_目标_
把下面列表中的每一行逐字重新抄写一遍，一行都不要漏。

_源数据_
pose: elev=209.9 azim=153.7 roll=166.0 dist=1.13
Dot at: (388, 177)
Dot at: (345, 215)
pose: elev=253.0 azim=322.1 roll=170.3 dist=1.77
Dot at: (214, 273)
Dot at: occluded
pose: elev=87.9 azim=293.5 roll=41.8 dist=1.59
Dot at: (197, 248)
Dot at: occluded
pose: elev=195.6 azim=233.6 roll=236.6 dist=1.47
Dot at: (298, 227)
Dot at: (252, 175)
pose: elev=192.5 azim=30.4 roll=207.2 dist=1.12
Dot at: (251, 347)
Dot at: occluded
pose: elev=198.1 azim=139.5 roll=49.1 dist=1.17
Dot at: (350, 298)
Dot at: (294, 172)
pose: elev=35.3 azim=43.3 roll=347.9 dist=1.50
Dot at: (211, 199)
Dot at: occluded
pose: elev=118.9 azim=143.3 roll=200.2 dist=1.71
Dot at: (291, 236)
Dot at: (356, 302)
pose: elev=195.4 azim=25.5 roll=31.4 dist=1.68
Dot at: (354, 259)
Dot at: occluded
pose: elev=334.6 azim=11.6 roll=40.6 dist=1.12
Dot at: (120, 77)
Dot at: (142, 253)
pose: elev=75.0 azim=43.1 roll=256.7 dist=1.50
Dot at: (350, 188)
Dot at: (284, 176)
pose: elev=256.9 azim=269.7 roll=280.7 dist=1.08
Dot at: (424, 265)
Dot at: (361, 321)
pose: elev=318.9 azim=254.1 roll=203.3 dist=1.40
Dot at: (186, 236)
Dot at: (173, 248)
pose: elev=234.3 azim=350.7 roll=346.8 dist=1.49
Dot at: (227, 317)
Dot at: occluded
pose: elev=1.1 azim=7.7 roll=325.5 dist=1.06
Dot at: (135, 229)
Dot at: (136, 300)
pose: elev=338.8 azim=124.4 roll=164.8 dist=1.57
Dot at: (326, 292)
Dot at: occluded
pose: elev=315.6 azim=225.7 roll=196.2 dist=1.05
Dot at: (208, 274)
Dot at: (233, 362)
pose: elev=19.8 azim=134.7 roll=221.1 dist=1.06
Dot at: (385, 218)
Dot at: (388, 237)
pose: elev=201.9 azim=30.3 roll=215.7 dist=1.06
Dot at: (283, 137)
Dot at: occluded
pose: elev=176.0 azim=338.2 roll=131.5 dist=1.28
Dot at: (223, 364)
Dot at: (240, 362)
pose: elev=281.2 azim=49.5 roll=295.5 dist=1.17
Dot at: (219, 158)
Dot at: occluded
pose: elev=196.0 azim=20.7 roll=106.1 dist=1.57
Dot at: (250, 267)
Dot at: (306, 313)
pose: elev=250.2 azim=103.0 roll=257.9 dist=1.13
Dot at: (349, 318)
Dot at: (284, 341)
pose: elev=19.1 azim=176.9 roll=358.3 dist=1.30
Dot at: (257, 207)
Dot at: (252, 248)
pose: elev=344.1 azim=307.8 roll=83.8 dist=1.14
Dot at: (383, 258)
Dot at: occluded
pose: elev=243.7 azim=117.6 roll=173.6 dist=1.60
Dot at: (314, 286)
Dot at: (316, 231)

_解答_
pose: elev=209.9 azim=153.7 roll=166.0 dist=1.13
Dot at: (388, 177)
Dot at: (345, 215)
pose: elev=253.0 azim=322.1 roll=170.3 dist=1.77
Dot at: (214, 273)
Dot at: occluded
pose: elev=87.9 azim=293.5 roll=41.8 dist=1.59
Dot at: (197, 248)
Dot at: occluded
pose: elev=195.6 azim=233.6 roll=236.6 dist=1.47
Dot at: (298, 227)
Dot at: (252, 175)
pose: elev=192.5 azim=30.4 roll=207.2 dist=1.12
Dot at: (251, 347)
Dot at: occluded
pose: elev=198.1 azim=139.5 roll=49.1 dist=1.17
Dot at: (350, 298)
Dot at: (294, 172)
pose: elev=35.3 azim=43.3 roll=347.9 dist=1.50
Dot at: (211, 199)
Dot at: occluded
pose: elev=118.9 azim=143.3 roll=200.2 dist=1.71
Dot at: (291, 236)
Dot at: (356, 302)
pose: elev=195.4 azim=25.5 roll=31.4 dist=1.68
Dot at: (354, 259)
Dot at: occluded
pose: elev=334.6 azim=11.6 roll=40.6 dist=1.12
Dot at: (120, 77)
Dot at: (142, 253)
pose: elev=75.0 azim=43.1 roll=256.7 dist=1.50
Dot at: (350, 188)
Dot at: (284, 176)
pose: elev=256.9 azim=269.7 roll=280.7 dist=1.08
Dot at: (424, 265)
Dot at: (361, 321)
pose: elev=318.9 azim=254.1 roll=203.3 dist=1.40
Dot at: (186, 236)
Dot at: (173, 248)
pose: elev=234.3 azim=350.7 roll=346.8 dist=1.49
Dot at: (227, 317)
Dot at: occluded
pose: elev=1.1 azim=7.7 roll=325.5 dist=1.06
Dot at: (135, 229)
Dot at: (136, 300)
pose: elev=338.8 azim=124.4 roll=164.8 dist=1.57
Dot at: (326, 292)
Dot at: occluded
pose: elev=315.6 azim=225.7 roll=196.2 dist=1.05
Dot at: (208, 274)
Dot at: (233, 362)
pose: elev=19.8 azim=134.7 roll=221.1 dist=1.06
Dot at: (385, 218)
Dot at: (388, 237)
pose: elev=201.9 azim=30.3 roll=215.7 dist=1.06
Dot at: (283, 137)
Dot at: occluded
pose: elev=176.0 azim=338.2 roll=131.5 dist=1.28
Dot at: (223, 364)
Dot at: (240, 362)
pose: elev=281.2 azim=49.5 roll=295.5 dist=1.17
Dot at: (219, 158)
Dot at: occluded
pose: elev=196.0 azim=20.7 roll=106.1 dist=1.57
Dot at: (250, 267)
Dot at: (306, 313)
pose: elev=250.2 azim=103.0 roll=257.9 dist=1.13
Dot at: (349, 318)
Dot at: (284, 341)
pose: elev=19.1 azim=176.9 roll=358.3 dist=1.30
Dot at: (257, 207)
Dot at: (252, 248)
pose: elev=344.1 azim=307.8 roll=83.8 dist=1.14
Dot at: (383, 258)
Dot at: occluded
pose: elev=243.7 azim=117.6 roll=173.6 dist=1.60
Dot at: (314, 286)
Dot at: (316, 231)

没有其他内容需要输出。